- Task instructions:
Each entry below must come back exactly as written, without its pictures.
........
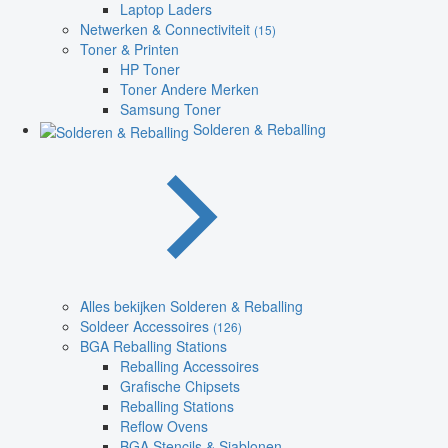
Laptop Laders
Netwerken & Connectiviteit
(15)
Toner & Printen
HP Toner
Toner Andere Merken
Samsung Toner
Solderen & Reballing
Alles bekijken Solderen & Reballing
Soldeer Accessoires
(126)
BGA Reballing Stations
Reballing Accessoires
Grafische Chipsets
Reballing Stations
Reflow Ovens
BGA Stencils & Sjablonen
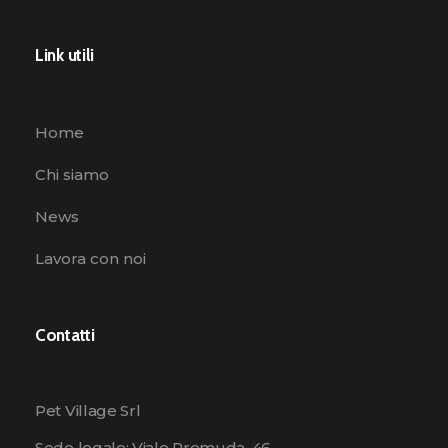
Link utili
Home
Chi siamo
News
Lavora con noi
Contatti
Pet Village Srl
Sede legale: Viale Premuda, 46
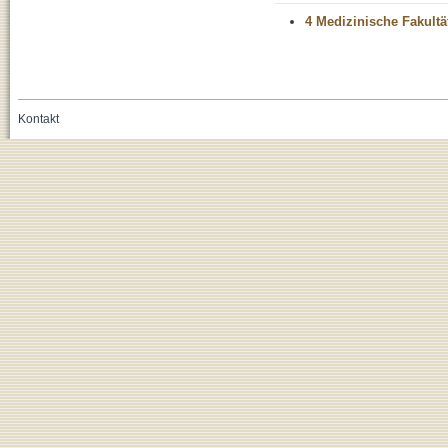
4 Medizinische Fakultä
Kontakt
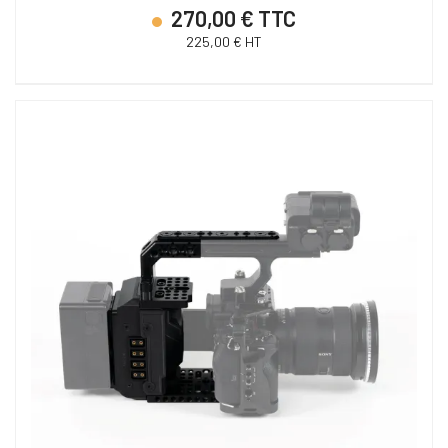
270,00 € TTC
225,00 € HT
........
- Final answer:
Laptop Laders
Netwerken & Connectiviteit
(15)
Toner & Printen
HP Toner
Toner Andere Merken
Samsung Toner
Solderen & Reballing
Alles bekijken Solderen & Reballing
Soldeer Accessoires
(126)
BGA Reballing Stations
Reballing Accessoires
Grafische Chipsets
Reballing Stations
Reflow Ovens
BGA Stencils & Sjablonen
Link utili
Home
Chi siamo
News
Lavora con noi
Contatti
Pet Village Srl
Sede legale: Viale Premuda, 46
4 Medizinische Fakultä
Kontakt
270,00 € TTC
225,00 € HT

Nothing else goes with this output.